Blame the finger wagging on the fact that they were the polar opposite of their close relative, Jackie O. But mentally ill? We’re as offended by that charge as the new PBS documentary, Grey Gardens: From East Hampton to Broadway, reveals that Little Edie was. In fact, she wrote an unpublished letter to New York Times reviewer Walter Goodman explaining that she and her mother were not the helpless victims of exploitation by filmmakers Albert and David Maysles, or as Goodman so harshly put it, “a circus side show.”

In her opinion the foursome were equal collaborators in a new kind motion picture — “a breakthrough into the very beautiful and precious thing called life.” Perhaps the mother/daughter duo would have fared better in the South, where crazy old lady characters are a dime a dozen; they certainly could have taught Britney Spears a thing or two that would have worked well in her recent MTV doc.
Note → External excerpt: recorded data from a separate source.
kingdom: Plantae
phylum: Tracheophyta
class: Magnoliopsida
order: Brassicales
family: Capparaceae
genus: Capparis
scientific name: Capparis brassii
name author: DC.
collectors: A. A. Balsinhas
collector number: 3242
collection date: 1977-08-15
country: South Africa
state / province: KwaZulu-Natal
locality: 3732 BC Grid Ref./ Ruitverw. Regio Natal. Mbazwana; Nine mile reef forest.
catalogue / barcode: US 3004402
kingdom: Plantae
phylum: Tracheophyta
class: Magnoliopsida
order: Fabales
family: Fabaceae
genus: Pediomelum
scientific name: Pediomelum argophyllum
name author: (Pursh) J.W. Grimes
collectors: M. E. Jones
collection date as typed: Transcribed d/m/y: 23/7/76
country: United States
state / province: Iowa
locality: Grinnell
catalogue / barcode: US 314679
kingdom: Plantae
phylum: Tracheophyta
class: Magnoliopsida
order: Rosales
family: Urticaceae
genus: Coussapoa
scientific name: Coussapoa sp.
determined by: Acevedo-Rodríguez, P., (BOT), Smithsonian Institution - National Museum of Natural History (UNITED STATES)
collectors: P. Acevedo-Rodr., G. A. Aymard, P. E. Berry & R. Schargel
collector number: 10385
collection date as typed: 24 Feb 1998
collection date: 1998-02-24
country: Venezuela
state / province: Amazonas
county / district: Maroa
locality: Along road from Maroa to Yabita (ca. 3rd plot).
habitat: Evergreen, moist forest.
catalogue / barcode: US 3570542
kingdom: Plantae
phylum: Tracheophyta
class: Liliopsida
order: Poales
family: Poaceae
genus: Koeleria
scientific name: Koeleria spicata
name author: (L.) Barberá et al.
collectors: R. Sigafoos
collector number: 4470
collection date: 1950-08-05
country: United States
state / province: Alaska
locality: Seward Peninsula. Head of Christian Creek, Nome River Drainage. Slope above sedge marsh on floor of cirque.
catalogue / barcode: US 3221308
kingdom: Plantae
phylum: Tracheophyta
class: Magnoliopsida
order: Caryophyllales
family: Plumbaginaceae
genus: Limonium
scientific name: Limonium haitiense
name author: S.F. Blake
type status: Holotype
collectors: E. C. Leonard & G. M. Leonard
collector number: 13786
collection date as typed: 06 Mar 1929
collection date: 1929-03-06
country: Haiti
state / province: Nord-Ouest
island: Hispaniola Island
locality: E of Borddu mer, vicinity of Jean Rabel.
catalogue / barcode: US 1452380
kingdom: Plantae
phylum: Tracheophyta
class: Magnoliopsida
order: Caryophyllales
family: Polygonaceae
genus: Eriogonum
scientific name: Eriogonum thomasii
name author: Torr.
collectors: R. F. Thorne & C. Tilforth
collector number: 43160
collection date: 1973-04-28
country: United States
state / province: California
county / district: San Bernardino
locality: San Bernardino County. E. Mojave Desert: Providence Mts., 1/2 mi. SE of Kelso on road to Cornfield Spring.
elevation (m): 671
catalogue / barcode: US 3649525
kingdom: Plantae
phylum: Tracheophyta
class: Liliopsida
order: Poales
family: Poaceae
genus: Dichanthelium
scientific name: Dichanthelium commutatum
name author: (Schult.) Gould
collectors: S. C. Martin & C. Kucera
Jezebel has some clips from the PBS special here (it replays on New York’s Channel 13 Friday at 4:00 a.m.), and as one of their commenters points out, in My Life at Grey Gardens author Lois Wright, a family friend who spent 13 months living with the Beales, says that fame-hungry Little Edie loved all of the attention she received from the film. We’ll tune in on Friday and let you know what we think. There’s also an HBO film based on their lives starring Drew Barrymore and Jessica Lange due out in April of next year, so victims or not, it seems like the crazy Beales (who are both dead now) aren’t planning on leaving the public eye any time soon.